▸ **Actions to take**:
**a.** According to the Druid HLL mailing-list thread, which aggregator has some support for intersection operations?
**b.** Extend the Druid HLL mailing-list thread, starting right after its last sentence.

▸ **Provided passage**:
[Date Prev][Date Next][Thread Prev][Thread Next][Date Index][Thread Index]

Re: Two questions about HLL


Not with the HLL aggregator. The Theta Sketch
<http://druid.io/docs/latest/development/extensions-core/datasketches-aggregators.html>
aggregator has some support for such things though. The examples even give
one use case for intersection operations.

On Mon, Jul 30, 2018 at 5:46 PM ? ? <BioLearning@xxxxxxxxxxx> wrote:

> Thanks Charles for your reply, it helped me better understand “finalize”
> and "post-aggregate".
>
>
> Back to my question, I understand HyperUnique type stores the unique
> entities even though it is encoded by BASE64, taking a specific example,
> suppose I have one HyperUnique which represents {‘a’, 'b', 'c'} and another
> one for {'b', 'c', 'd'}, I would like to have their intersection, i.e.,
> logical AND operation between them, is it supported by Druid?
>
>
>
>
> Thx
>
> Lei Wang
>
> ________________________________
> From: Charles Allen <charles.allen@xxxxxxxx.INVALID>
> Sent: Monday, July 30, 2018 22:47
> To: dev@xxxxxxxxxxxxxxxx
> Subject: Re: Two questions about HLL
>
> Thank you for bringing this up.
>
> The query process has multiple stages. The final stage is a "finalize"
> stage. During this process the query tries to get the binary form (ex:
> long, float, stats, hyperunique) into something that can be sent over the
> wire as json for consumption by the end user in a meaningful way. As such,
> you should be able to use a HyperUnique aggregation just fine as its
> finalization should yield a human readable number.
>
> The reason the HyperUniqueCardinality aggregator exists is because the post
> aggregator computations occur before the finalization. So at that point the
> HyperUnique is still a HyperUnique aggregator and not a finalized number.

▸ **Source material**:
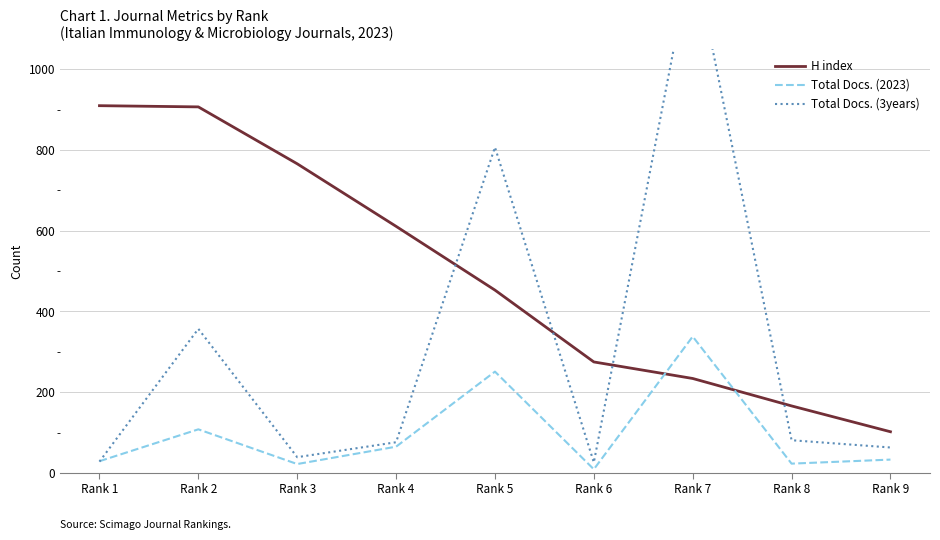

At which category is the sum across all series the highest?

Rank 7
--
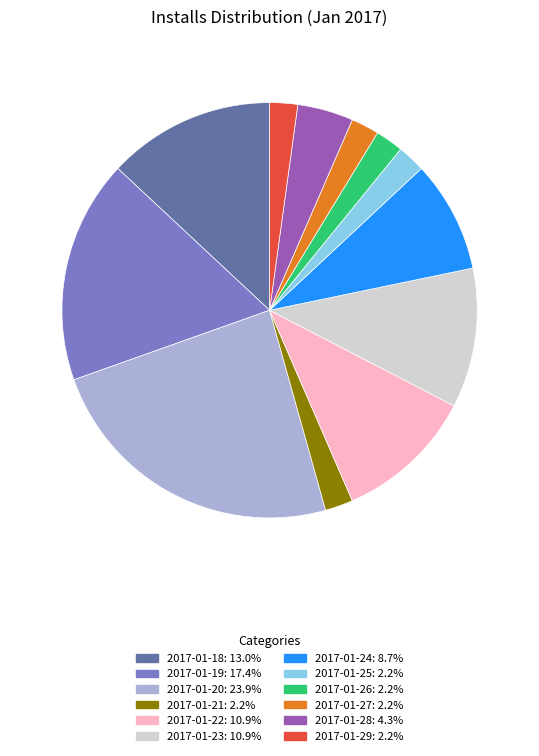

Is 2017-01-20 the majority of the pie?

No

▸ **Exercise answers**:
**a.** The Theta Sketch aggregator.

**b.**
> Trying to use the HyperUnique aggregator in a post-agg is hard to make
> dynamically work for all post aggs and still yield expected behavior.
> Explicitly declaring a HyperUniqueCardinality post aggregator makes it very
> clear how you want the results of the HLL calculation handled for the
> purposes of post aggregation.
>
> Long story short, you should be able to use HyperUnique if you want the
> sketch estimate directly in the query result body.
>
> Cheers,
> Charles Allen
>
>
>
> On Sun, Jul 29, 2018 at 11:15 PM ? ? <BioLearning@xxxxxxxxxxx> wrote:
>
> > Hi,
> >
> > I am newbee of Druid, and I would like to aggregate hyperUnique of daily
> > users to get the distinct count in a period of days, around this -
> >
> >
> >   1.  I am surprised by I did not even find the druid page about all of
> > column types supported by Druid, so far what I met are - String,
> > HyperUnique, LongSum, time etc;
> >   2.  Is there such post aggregation function to aggregate hyperUnique
> > further to count the distinct values on the top of that? I did not find
> > that it seems there is only one HyperUniqueCadinality for the count
> number
> > from HyperUnique which can be used to arithmetical calculation only.
> >
> >
> > Thanks advance for your clarification.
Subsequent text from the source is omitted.